Shortly after his hiring was announced, Keyes was the subject of a sexual assault allegation from a quickly-erased Facebook post written by a woman who this month revealed herself to be New York state senate candidate Julia Salazar. The Times of Israel and other publications reported on the allegation at the time without naming her without her permission, as is standard practice for reports about sexual assault. Keyes denied the claim at the time, and a Jerusalem Post report noted that in order to get final approval for his job working for Netanyahu, Keyes passed a background check and a polygraph test that asked whether he had been involved in any criminal or sexual offenses.

Later that year, though, after an Israeli reporter began asking questions about Keyes’s history, Stephens called Dermer and warned him that Keyes posed a threat to female coworkers, according to the Times. Dermer, a longtime former aide to Netanyahu, admitted on Friday that he had received the warning but did not pass it on to the prime minister.

“If Stephens or anyone else had given the ambassador information about sexual assault or any other criminal act committed against women by anybody in the Prime Minister’s Office, whether they occurred before the person entered the position or after, he would have immediately informed the Prime Minister’s Office,” his office said in a statement.

An opposition member of the Knesset, Israel’s parliament, argued two days later that Dermer was in fact legally obligated to pass along the report because of Israel’s laws against sexual harassment, which is a criminal offense there.

“Bibi must return Ron Dermer to Israel immediately,” wrote Karin Elharar of the centrist Yesh Atid party. “The message to Dermer and those like him should be clear: You were silent, now you pay the price.”

Israel’s Civil Service Commission is now investigating the actions of Keyes and Dermer, but it says that it has no jurisdiction over Keyes’s actions before taking the government job. While all of the original accusations against Keyes were alleged to have taken place before he joined the Prime Minister’s Office, a follow-up report in the Times of Israel featured the story of a woman who claimed Keyes made an “aggressive, sexual” move towards her while he was in Netanyahu’s employ.
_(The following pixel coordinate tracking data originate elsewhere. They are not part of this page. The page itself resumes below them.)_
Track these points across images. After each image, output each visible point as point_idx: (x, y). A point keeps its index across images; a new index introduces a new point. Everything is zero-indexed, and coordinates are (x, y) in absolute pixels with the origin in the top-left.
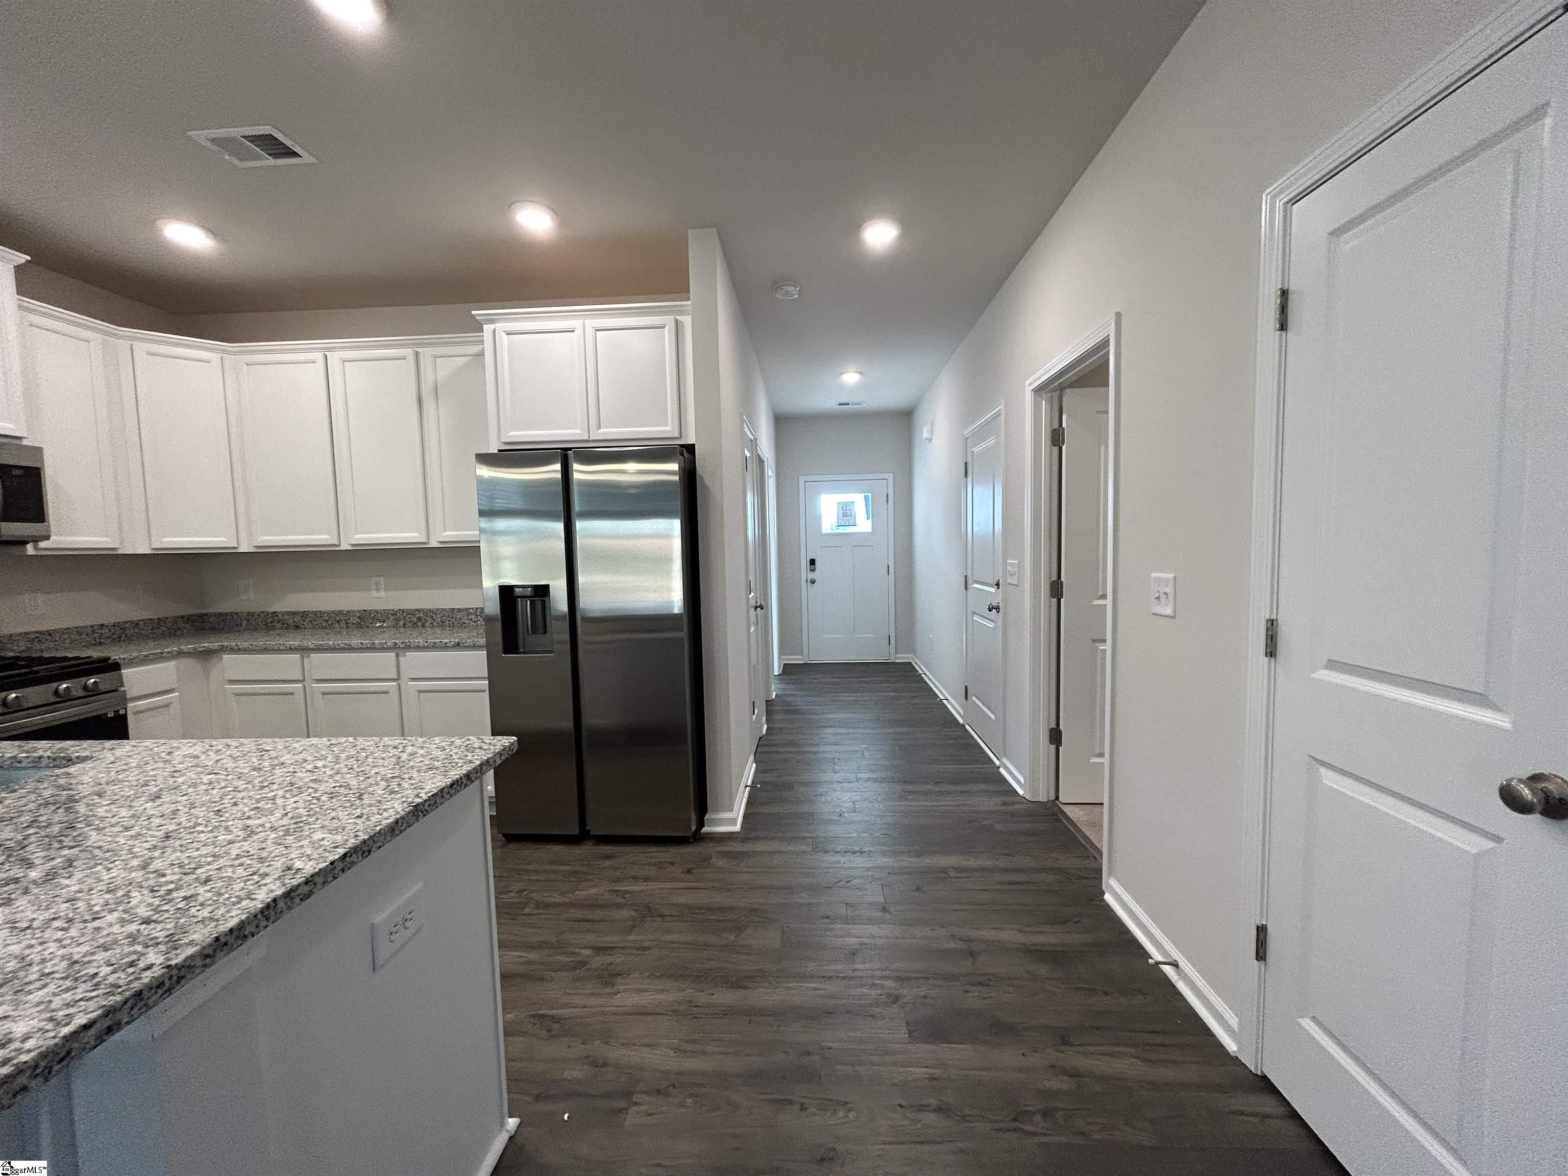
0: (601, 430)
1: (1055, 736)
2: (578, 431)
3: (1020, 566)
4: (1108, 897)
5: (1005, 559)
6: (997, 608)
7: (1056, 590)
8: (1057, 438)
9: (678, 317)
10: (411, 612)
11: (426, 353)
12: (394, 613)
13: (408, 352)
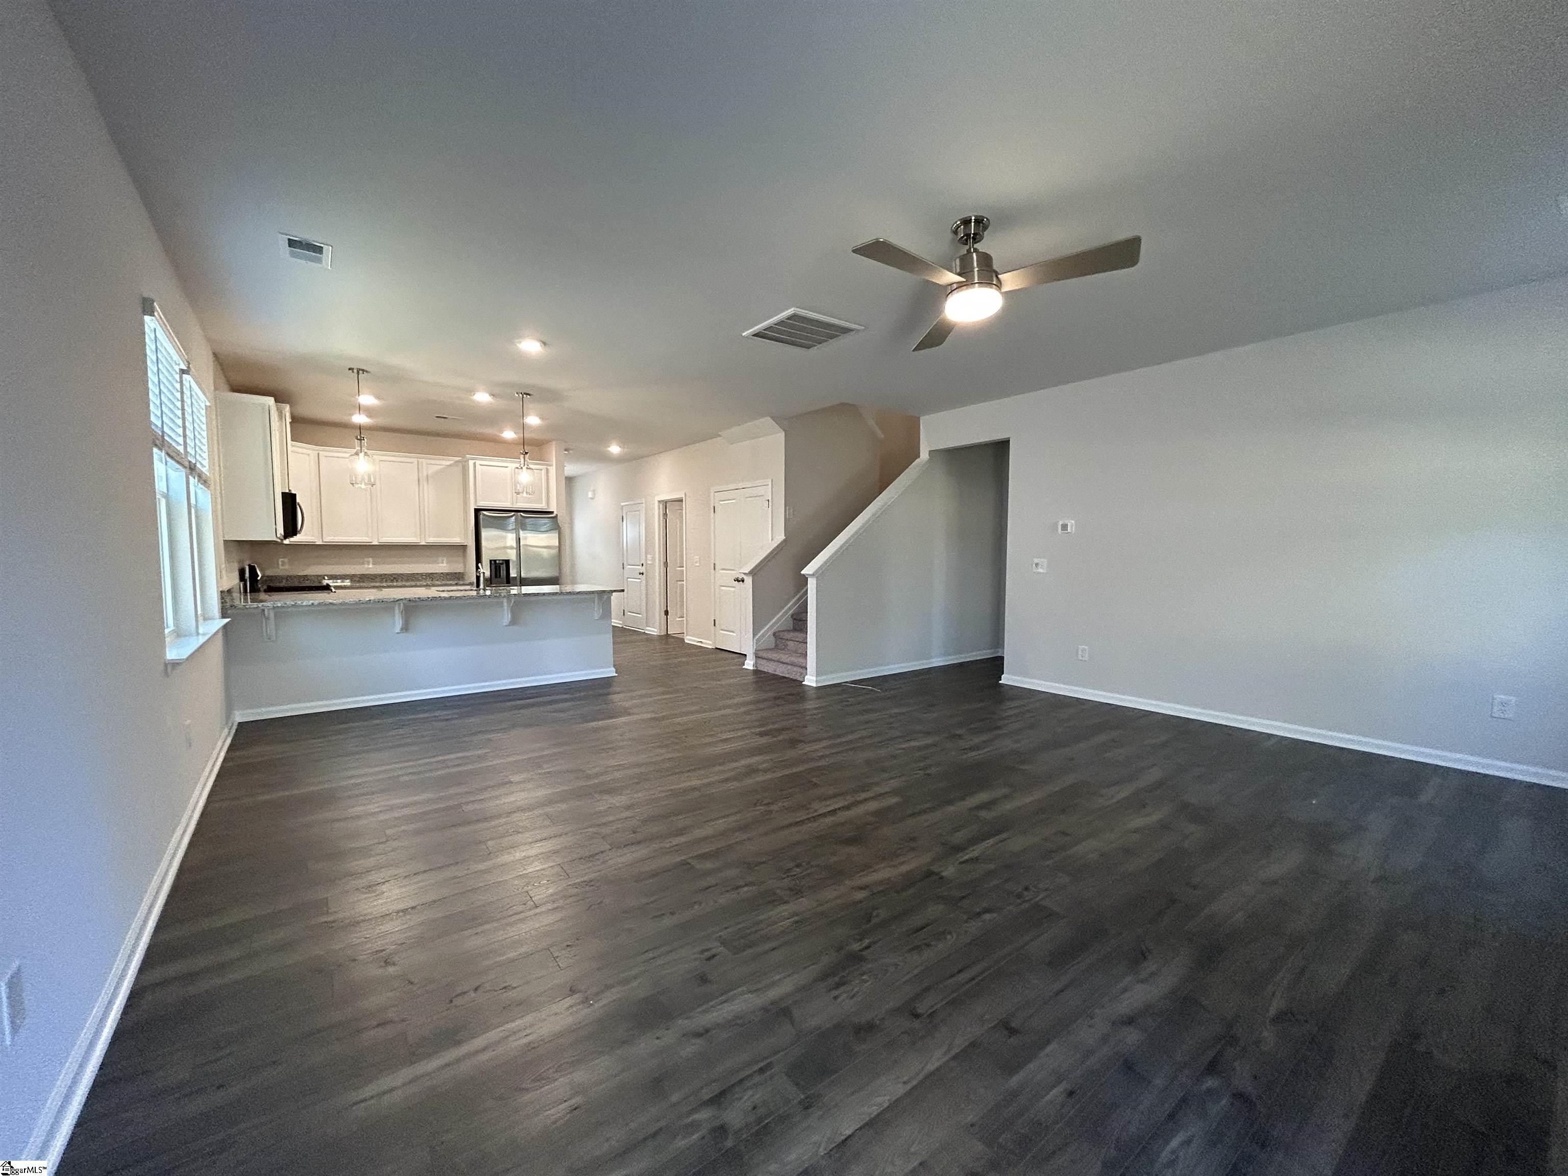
0: (518, 504)
1: (667, 613)
2: (509, 504)
3: (653, 559)
4: (686, 641)
5: (646, 554)
6: (643, 574)
7: (666, 564)
8: (665, 514)
9: (548, 467)
10: (391, 575)
11: (424, 461)
12: (381, 575)
13: (415, 460)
Reporters at multiple outlets had been pursuing stories about the allegations against Keyes, but could not publish their reports because none of his alleged victims felt comfortable going public. Salazar only spoke out after she was informed that the Daily Caller, a conservative news outlet, was going to run a story about her allegation. Salazar, who during her campaign was accused of serially misrepresenting her past, was the subject of an unprecedented opposition research effort where reporters from numerous outlets were provided with embarrassing information about her. The story about her claim of sexual assault was leaked to at least one other outlet that declined to pursue it before the Daily Caller bit — leading to Salazar revealing herself publicly, spurring others to come forward too.

It’s unclear whether the extent of Keyes’s inappropriate treatment of women was known to the politicians and organizations that enabled his swift professional ascent. What is clear, though, is that the leadership of the world that Keyes flourished in for so long remains overwhelmingly male.

According to the Forward’s 2017 Salary Survey, the top 28 highest-earning CEOs of Jewish not-for-profits — a rough proxy of their organizations’ budgets and therefore influence — are all male.

And of the 19 people listed as top staffers on the Prime Minister’s Office website, 17 are men — including David Keyes, who is still listed as Netanyahu’s adviser.